**WHAT THE TASK REQUIRES**
Give the lines of the material, from its first line through the line containing "bewiesen großen Teamgeist.", as a JSON list of strings with one string per line and blank lines left out.

**DATA SUPPLIED**
_ _ _

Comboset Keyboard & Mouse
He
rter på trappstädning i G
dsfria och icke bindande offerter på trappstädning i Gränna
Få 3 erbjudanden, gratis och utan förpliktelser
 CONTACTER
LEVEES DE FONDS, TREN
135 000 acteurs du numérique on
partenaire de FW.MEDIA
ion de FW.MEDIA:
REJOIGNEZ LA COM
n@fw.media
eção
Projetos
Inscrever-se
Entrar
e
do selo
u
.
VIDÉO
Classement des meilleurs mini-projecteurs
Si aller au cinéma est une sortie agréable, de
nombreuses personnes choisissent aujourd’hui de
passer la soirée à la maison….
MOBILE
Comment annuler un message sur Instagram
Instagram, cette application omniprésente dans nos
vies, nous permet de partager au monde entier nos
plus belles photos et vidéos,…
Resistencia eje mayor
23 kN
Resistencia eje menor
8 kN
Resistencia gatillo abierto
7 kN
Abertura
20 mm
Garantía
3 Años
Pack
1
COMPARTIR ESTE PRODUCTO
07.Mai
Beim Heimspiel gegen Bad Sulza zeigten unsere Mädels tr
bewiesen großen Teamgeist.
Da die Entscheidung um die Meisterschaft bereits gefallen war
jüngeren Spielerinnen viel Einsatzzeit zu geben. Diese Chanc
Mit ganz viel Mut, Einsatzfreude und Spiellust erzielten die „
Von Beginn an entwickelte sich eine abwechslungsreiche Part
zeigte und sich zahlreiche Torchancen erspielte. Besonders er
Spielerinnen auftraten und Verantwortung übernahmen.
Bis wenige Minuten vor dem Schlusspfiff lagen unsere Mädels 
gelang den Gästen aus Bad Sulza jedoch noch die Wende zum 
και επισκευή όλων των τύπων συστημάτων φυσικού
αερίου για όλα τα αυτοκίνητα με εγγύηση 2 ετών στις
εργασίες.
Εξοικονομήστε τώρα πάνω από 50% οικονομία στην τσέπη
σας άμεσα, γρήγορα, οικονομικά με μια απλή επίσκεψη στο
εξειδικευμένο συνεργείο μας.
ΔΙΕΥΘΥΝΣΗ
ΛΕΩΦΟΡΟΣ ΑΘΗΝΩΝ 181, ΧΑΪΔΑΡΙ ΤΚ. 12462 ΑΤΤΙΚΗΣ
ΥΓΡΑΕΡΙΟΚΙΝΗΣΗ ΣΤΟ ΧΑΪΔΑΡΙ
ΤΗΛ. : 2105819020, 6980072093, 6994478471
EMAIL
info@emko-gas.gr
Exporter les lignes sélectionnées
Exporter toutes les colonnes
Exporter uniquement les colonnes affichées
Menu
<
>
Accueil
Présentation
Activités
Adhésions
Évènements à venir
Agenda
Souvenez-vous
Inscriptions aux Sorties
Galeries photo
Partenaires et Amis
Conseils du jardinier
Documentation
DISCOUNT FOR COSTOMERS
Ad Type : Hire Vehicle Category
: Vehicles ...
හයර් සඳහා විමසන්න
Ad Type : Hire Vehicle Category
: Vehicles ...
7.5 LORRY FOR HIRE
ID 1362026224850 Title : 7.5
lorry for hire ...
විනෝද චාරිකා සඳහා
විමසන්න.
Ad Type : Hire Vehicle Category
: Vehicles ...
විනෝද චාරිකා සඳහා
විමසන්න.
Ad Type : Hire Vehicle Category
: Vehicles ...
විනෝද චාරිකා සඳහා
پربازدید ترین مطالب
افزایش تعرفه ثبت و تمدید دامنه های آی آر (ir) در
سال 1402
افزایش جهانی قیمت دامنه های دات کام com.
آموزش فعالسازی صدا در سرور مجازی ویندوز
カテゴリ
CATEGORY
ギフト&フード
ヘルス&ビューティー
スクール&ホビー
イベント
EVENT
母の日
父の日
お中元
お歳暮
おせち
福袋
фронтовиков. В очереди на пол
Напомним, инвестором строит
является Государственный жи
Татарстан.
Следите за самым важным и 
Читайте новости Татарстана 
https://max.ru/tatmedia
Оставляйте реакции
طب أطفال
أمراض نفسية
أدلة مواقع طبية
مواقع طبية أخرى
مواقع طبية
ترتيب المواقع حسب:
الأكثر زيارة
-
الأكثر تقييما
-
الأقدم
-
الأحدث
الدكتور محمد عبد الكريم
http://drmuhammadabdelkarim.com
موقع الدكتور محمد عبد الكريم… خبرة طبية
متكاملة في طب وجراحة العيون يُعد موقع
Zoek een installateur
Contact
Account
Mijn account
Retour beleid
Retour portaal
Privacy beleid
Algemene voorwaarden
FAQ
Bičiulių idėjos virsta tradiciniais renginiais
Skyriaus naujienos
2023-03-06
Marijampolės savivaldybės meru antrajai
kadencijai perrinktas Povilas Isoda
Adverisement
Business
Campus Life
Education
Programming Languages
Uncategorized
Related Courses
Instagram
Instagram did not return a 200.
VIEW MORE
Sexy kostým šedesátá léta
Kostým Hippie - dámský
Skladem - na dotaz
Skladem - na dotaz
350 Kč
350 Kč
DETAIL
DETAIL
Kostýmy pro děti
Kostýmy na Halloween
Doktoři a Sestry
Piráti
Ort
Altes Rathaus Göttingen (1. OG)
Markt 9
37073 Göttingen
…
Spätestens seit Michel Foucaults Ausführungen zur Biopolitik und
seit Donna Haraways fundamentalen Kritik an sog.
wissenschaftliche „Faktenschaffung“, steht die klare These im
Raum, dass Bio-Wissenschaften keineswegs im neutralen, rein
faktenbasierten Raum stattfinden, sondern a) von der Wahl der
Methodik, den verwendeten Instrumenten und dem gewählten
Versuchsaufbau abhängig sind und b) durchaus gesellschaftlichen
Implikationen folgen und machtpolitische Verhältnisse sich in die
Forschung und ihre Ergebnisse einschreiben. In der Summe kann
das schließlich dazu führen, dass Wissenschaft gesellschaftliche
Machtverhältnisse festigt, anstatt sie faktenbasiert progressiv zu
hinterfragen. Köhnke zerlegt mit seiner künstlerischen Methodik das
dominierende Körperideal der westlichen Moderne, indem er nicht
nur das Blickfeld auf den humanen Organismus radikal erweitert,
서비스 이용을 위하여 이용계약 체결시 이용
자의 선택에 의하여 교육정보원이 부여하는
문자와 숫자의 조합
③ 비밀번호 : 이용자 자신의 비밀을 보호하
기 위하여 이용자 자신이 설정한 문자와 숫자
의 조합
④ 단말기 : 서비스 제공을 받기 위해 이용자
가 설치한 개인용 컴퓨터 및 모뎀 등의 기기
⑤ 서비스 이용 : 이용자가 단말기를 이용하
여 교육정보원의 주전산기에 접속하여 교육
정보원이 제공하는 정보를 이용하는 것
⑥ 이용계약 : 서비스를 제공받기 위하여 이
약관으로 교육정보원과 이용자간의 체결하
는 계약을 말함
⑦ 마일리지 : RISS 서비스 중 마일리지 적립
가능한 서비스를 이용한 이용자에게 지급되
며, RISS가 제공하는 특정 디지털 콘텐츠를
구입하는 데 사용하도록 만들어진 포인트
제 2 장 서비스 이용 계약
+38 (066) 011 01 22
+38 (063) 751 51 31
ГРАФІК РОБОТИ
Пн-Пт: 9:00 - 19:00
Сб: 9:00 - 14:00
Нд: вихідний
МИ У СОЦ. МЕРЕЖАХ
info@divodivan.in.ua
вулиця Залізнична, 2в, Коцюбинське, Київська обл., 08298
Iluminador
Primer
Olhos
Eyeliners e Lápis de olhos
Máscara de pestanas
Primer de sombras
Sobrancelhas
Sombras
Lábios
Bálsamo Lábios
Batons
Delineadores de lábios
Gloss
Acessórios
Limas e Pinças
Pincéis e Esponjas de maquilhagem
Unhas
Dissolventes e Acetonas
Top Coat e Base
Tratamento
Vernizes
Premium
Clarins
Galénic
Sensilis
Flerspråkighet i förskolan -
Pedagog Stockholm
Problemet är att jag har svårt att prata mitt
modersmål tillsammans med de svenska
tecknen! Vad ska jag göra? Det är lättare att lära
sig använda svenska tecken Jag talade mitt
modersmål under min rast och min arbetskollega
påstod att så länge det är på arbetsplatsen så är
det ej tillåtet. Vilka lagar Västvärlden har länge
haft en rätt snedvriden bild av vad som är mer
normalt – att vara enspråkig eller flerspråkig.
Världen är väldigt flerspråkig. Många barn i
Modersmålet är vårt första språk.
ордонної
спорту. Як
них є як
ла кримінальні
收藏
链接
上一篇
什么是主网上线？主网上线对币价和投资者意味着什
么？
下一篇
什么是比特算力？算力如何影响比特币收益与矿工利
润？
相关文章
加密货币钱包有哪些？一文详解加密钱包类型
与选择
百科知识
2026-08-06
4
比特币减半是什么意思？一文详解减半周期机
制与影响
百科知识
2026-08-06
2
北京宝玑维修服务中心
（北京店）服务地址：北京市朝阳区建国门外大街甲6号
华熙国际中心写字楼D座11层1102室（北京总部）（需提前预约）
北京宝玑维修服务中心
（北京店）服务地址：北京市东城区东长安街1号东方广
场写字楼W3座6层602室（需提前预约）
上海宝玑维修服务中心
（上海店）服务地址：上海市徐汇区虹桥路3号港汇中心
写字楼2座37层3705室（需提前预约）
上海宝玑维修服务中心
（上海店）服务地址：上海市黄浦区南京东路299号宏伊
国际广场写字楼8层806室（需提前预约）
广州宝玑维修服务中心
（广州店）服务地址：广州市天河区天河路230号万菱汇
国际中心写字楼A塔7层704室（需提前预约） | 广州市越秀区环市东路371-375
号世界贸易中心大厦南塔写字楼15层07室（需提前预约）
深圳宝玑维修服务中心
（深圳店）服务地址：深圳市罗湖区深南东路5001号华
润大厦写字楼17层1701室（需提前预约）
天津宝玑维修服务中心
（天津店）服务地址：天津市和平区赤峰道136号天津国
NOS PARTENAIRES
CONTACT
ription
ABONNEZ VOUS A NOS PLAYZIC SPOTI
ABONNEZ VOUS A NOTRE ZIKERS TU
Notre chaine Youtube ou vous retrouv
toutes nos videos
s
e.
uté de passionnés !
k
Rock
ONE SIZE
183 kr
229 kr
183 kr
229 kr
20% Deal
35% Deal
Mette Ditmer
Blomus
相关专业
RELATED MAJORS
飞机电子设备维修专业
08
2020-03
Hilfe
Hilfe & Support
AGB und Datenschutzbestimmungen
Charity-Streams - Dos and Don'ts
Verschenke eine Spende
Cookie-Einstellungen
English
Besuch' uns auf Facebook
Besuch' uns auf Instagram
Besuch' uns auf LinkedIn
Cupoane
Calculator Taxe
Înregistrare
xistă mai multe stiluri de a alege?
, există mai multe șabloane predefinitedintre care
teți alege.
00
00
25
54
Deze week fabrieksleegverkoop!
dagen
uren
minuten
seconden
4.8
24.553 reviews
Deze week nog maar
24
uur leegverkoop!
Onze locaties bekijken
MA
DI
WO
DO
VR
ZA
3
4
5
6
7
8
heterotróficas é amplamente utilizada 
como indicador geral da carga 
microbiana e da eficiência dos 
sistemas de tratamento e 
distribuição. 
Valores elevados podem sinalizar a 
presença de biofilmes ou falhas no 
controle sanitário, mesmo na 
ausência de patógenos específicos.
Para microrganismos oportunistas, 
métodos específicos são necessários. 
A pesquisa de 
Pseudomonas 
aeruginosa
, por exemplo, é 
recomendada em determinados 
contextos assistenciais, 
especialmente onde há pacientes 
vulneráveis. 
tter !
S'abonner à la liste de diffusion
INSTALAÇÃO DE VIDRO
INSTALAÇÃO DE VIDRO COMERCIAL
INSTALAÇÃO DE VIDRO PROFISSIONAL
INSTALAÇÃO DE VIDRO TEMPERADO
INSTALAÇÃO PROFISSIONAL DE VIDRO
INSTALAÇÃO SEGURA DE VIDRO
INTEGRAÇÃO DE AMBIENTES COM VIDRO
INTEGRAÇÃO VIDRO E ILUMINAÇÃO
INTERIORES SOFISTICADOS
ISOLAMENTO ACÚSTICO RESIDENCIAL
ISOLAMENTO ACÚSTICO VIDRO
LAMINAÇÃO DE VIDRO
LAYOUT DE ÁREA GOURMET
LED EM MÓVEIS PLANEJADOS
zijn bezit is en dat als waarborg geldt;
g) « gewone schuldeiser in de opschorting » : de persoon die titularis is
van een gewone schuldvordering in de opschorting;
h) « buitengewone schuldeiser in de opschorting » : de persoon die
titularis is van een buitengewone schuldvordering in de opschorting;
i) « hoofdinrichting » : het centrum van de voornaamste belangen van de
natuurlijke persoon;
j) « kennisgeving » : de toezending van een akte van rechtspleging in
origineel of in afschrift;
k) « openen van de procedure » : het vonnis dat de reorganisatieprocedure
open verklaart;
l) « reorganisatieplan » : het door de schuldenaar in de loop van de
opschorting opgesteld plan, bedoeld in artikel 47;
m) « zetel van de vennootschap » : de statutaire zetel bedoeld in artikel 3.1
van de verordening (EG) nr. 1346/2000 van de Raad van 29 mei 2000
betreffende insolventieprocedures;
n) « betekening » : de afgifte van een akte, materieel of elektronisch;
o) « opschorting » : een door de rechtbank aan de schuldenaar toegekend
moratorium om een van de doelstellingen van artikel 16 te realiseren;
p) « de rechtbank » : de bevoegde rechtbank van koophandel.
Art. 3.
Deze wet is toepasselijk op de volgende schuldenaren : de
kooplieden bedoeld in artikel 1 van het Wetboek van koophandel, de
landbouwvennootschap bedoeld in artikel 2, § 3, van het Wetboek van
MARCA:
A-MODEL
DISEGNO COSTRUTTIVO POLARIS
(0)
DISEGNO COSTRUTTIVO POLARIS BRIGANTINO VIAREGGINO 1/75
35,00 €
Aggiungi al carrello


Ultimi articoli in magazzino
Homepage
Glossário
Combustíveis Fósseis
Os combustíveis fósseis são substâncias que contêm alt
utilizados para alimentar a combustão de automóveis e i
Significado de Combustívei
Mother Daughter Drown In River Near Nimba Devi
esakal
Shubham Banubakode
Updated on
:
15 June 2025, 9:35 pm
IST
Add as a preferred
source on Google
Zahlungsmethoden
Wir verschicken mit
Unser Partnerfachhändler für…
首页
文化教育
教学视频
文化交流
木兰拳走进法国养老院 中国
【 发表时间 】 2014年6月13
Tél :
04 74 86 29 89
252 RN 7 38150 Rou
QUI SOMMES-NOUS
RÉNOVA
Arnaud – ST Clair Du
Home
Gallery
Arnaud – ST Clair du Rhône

_ _ _

**THE COMPLETED TASK**
[
  "Comboset Keyboard & Mouse",
  "He",
  "rter på trappstädning i G",
  "dsfria och icke bindande offerter på trappstädning i Gränna",
  "Få 3 erbjudanden, gratis och utan förpliktelser",
  " CONTACTER",
  "LEVEES DE FONDS, TREN",
  "135 000 acteurs du numérique on",
  "partenaire de FW.MEDIA",
  "ion de FW.MEDIA:",
  "REJOIGNEZ LA COM",
  "n@fw.media",
  "eção",
  "Projetos",
  "Inscrever-se",
  "Entrar",
  "e",
  "do selo",
  "u",
  ".",
  "VIDÉO",
  "Classement des meilleurs mini-projecteurs",
  "Si aller au cinéma est une sortie agréable, de",
  "nombreuses personnes choisissent aujourd’hui de",
  "passer la soirée à la maison….",
  "MOBILE",
  "Comment annuler un message sur Instagram",
  "Instagram, cette application omniprésente dans nos",
  "vies, nous permet de partager au monde entier nos",
  "plus belles photos et vidéos,…",
  "Resistencia eje mayor",
  "23 kN",
  "Resistencia eje menor",
  "8 kN",
  "Resistencia gatillo abierto",
  "7 kN",
  "Abertura",
  "20 mm",
  "Garantía",
  "3 Años",
  "Pack",
  "1",
  "COMPARTIR ESTE PRODUCTO",
  "07.Mai",
  "Beim Heimspiel gegen Bad Sulza zeigten unsere Mädels tr",
  "bewiesen großen Teamgeist."
]